*BREVE ESERCIZIO A*
Nel brano sulla Riforma, in quale città andò Tommaso Müntzer dopo essere stato espulso dalla Germania?

*BRANO DATO*
"""

Ramificazioni anche nei paesi latini, ma soprattutto con caratteristiche germaniche.
Si cominciò a criticare insomma, a protestare e in vari casi a ribellarsi con
accanimento.
Discussioni
di carattere teologico, dubbi su certi sacramenti, ma anche rivendicazioni che
chiameremo sociali, come nei Lollardi, Anabattisti ed un mucchio di convulsioni
per rimuovere la antica struttura della chiesa cattolica di Roma che dettava le
leggi. La religiosità permeava ancora tutti, fatti e persone. Ma si
trattava anche di rivoluzioni non solamente nel pensiero, ma anche nel senso
letterale, armi alla mano, come la rivoluzione dei contadini, o la pazzesca
ribellione di Münster. Ci fu il nascere, crescere, morire di uomini di pensiero
tra i quali primeggeranno personaggi come Lutero, Zuiglio, Calvino, Erasmo...e
altri minori pero numerosi. Insomma, un bel lavoro per la Santissima
Inquisizione e grattacapi per i Papi di Roma che al principio minimizzarono e
non capirono l' importanza della protesta.
Diamo uno
sguardo superficiale a questi signori, ribelli in minor o maggior grado
rispetto a Roma, molti dei quali hanno pagato con la vita il loro diritto di
esprimere le loro idee e tra i quali apparsero santi, seri pensatori e
filosofi, ma anche contastorie, malfattori, fanatici, matti da legare, di tutto
un po'.
Vediamoli.
Tommaso
Müntzer nacque in Germania due anni prima della scoperta d'America. Fu
predicatore della Riforma Protestante ed anche Anabattista e lider
rivoluzionario dei contadini nella cosí chiamata Guerra dei Contadini. Aspirava
a una forte riforma sociale e nei suoi trentanni di età lo nominarono parroco
della Parrocchia Operaia di Santa Caterina. Era Anabattista, ossia non
accettava che il battesimo fosse concesso a bambini o infanti, ma voleva che
fosse riservato solamente alle persone adulte, già con un certo discernimento e
che lo chiedessero. Lo espulsarono dalla Germania. Andò a finire a Praga. Costì
si rese famoso con il Manifesto di Praga, donde sostanzialmente affermava che
era solamente il popolo povero che poteva rinnovare la Chiesa, troppo corrotta
da Chierici ricchi. Poco tempo dopo pronunziò il famoso "Sermone ai
Principi". Sembra impossibile che lo abbia potuto dare, questo sermone,
e veramente lo fece di fronte a certi Principi, nobili laici ed
ecclesiastici: la crème de la crème. Molto probabilmente lo si
autorizzò pensando in una distrazione di corte con un nuovo buffone per
ridere dei principi assurdi del pretino. Pero non fu un buffone che parlò loro.

"""

*I DATI*
"""

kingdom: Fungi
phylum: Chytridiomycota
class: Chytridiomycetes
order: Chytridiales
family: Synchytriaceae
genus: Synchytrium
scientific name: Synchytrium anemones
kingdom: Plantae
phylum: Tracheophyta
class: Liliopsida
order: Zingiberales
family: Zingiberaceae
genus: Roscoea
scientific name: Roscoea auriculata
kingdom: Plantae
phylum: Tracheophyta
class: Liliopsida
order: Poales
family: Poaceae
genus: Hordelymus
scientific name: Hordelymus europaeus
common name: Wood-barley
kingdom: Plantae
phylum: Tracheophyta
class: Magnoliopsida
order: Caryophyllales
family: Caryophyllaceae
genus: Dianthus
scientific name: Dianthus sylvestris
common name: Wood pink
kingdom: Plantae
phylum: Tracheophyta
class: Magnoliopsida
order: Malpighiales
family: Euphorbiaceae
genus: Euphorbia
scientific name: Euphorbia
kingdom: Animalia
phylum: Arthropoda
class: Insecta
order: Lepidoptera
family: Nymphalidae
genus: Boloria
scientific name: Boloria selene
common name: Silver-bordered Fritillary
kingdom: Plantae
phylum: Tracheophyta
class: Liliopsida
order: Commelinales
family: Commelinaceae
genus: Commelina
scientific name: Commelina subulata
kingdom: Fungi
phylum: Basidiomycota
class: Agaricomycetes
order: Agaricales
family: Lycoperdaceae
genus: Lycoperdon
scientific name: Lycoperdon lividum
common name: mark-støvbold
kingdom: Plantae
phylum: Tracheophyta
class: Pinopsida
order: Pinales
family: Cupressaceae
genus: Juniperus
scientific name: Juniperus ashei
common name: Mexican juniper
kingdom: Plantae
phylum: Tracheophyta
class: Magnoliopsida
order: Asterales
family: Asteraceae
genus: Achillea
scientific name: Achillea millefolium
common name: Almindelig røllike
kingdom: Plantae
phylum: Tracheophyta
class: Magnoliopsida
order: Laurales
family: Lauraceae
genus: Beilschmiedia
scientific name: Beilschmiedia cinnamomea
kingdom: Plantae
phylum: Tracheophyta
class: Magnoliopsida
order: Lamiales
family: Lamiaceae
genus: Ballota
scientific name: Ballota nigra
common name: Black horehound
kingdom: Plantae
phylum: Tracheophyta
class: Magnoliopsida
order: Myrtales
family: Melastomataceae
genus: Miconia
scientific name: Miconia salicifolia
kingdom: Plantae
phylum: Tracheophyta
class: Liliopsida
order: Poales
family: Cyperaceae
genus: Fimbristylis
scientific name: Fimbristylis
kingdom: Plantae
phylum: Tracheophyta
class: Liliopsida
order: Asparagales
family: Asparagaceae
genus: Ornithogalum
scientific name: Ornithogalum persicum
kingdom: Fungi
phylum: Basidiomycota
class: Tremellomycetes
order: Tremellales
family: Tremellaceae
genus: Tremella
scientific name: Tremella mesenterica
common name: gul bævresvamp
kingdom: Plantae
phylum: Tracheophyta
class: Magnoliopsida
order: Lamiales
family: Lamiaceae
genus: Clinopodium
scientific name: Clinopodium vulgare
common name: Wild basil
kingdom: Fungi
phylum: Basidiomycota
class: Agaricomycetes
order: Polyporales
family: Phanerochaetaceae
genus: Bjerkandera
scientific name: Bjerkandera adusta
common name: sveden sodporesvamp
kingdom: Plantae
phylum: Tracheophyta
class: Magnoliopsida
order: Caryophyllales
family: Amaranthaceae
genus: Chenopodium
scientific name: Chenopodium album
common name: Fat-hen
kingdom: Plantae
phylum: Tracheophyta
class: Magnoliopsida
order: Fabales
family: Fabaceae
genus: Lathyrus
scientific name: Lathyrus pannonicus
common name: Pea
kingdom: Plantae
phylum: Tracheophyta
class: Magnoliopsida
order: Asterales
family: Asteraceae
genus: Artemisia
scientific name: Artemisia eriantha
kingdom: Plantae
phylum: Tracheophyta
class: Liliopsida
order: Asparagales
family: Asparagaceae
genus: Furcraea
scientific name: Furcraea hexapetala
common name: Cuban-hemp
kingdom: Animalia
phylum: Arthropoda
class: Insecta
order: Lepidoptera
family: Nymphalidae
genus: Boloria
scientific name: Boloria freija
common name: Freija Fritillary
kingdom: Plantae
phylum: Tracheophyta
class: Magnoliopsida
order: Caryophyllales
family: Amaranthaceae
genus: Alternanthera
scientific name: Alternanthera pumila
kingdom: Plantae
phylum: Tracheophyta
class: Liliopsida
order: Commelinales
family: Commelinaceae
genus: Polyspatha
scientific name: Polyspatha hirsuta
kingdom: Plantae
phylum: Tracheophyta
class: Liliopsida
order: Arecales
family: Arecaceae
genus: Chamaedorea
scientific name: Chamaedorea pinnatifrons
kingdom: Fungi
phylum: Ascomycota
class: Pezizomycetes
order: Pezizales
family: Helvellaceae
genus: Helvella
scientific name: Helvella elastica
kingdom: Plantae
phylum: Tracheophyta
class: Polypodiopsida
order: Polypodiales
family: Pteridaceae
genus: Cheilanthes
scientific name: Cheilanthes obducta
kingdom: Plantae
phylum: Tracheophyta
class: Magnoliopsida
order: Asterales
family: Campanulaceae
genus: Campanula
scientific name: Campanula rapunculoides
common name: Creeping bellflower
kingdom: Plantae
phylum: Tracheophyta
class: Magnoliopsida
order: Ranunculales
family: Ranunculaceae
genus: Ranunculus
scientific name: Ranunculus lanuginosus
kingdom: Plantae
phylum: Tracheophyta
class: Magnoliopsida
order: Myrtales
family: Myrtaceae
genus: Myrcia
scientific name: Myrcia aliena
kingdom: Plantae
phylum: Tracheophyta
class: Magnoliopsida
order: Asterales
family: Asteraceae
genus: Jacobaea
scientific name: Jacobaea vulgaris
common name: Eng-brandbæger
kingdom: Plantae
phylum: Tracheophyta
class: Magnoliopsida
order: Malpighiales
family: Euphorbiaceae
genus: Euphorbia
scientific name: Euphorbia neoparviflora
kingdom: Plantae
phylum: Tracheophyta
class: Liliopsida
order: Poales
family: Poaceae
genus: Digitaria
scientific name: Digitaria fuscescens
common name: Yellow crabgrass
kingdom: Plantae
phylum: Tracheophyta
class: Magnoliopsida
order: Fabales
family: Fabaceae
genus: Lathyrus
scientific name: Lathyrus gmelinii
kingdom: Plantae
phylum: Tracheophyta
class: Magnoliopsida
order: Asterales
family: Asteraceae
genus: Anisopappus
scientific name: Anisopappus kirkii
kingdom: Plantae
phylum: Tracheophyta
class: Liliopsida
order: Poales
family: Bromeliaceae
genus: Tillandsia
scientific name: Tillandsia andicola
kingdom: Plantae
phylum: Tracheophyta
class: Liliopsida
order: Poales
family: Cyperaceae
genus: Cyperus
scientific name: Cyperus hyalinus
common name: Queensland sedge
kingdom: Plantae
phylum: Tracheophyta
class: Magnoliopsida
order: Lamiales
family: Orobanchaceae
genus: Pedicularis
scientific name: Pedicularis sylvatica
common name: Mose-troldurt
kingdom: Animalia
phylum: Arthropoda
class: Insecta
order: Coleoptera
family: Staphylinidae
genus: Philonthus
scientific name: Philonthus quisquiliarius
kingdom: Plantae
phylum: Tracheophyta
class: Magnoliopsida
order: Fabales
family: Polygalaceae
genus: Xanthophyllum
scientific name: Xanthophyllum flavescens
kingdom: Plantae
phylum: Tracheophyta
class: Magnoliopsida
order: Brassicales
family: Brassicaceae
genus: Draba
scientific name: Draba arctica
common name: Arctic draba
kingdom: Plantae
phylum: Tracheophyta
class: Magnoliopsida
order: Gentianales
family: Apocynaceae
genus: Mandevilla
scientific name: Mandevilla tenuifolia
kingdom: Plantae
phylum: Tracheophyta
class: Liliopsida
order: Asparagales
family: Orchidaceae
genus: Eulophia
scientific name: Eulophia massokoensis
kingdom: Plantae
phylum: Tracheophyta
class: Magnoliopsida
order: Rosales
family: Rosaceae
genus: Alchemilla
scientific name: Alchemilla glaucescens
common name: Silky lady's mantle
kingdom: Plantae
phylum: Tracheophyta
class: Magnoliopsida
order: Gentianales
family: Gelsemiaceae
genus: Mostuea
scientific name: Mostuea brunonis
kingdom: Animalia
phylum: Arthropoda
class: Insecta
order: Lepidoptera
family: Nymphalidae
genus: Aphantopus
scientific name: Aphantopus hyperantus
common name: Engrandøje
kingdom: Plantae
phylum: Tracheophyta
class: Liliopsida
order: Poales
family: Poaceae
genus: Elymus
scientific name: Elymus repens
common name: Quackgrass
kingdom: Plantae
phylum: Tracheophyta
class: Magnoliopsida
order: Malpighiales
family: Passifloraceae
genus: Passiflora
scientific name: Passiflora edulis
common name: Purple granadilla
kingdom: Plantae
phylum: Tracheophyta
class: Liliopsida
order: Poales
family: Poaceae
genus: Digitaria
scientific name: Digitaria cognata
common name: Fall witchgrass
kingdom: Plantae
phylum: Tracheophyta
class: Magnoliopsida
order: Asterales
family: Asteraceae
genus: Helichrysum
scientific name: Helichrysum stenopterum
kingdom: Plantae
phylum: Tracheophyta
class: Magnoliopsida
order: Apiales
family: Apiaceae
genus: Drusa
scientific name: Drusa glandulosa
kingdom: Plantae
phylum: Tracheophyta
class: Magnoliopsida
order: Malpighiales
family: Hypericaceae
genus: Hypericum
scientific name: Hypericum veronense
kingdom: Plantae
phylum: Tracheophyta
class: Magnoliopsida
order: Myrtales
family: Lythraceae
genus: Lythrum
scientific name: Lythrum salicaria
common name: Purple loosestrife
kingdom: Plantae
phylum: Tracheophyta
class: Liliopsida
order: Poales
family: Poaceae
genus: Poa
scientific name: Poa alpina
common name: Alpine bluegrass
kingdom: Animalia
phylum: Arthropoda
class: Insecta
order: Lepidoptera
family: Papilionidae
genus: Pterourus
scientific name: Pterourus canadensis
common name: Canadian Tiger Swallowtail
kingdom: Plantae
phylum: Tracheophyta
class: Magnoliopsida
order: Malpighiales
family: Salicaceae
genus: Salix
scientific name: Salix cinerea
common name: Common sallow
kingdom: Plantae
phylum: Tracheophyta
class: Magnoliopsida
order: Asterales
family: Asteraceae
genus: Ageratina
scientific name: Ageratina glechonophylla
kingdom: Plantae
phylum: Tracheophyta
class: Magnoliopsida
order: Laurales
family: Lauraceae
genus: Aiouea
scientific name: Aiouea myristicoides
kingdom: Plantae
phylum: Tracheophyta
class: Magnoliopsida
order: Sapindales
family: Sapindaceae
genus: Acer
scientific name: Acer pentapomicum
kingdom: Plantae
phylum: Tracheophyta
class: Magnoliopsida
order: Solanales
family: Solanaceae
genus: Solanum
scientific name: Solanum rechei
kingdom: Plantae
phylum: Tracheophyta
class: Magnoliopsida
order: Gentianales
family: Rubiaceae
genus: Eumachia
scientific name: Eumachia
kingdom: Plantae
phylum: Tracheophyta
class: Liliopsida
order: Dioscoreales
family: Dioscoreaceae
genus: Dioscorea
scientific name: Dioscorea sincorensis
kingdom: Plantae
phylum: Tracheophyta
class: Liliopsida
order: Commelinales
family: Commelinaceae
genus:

"""

*BREVE ESERCIZIO B*
Riporta tale e quale l'elenco dal suo inizio fino alla riga che contiene "scientific name: Commelina subulata", inclusa.

*SOLUZIONE SCRITTA A*
A Praga.

*SOLUZIONE SCRITTA B*
kingdom: Fungi
phylum: Chytridiomycota
class: Chytridiomycetes
order: Chytridiales
family: Synchytriaceae
genus: Synchytrium
scientific name: Synchytrium anemones
kingdom: Plantae
phylum: Tracheophyta
class: Liliopsida
order: Zingiberales
family: Zingiberaceae
genus: Roscoea
scientific name: Roscoea auriculata
kingdom: Plantae
phylum: Tracheophyta
class: Liliopsida
order: Poales
family: Poaceae
genus: Hordelymus
scientific name: Hordelymus europaeus
common name: Wood-barley
kingdom: Plantae
phylum: Tracheophyta
class: Magnoliopsida
order: Caryophyllales
family: Caryophyllaceae
genus: Dianthus
scientific name: Dianthus sylvestris
common name: Wood pink
kingdom: Plantae
phylum: Tracheophyta
class: Magnoliopsida
order: Malpighiales
family: Euphorbiaceae
genus: Euphorbia
scientific name: Euphorbia
kingdom: Animalia
phylum: Arthropoda
class: Insecta
order: Lepidoptera
family: Nymphalidae
genus: Boloria
scientific name: Boloria selene
common name: Silver-bordered Fritillary
kingdom: Plantae
phylum: Tracheophyta
class: Liliopsida
order: Commelinales
family: Commelinaceae
genus: Commelina
scientific name: Commelina subulata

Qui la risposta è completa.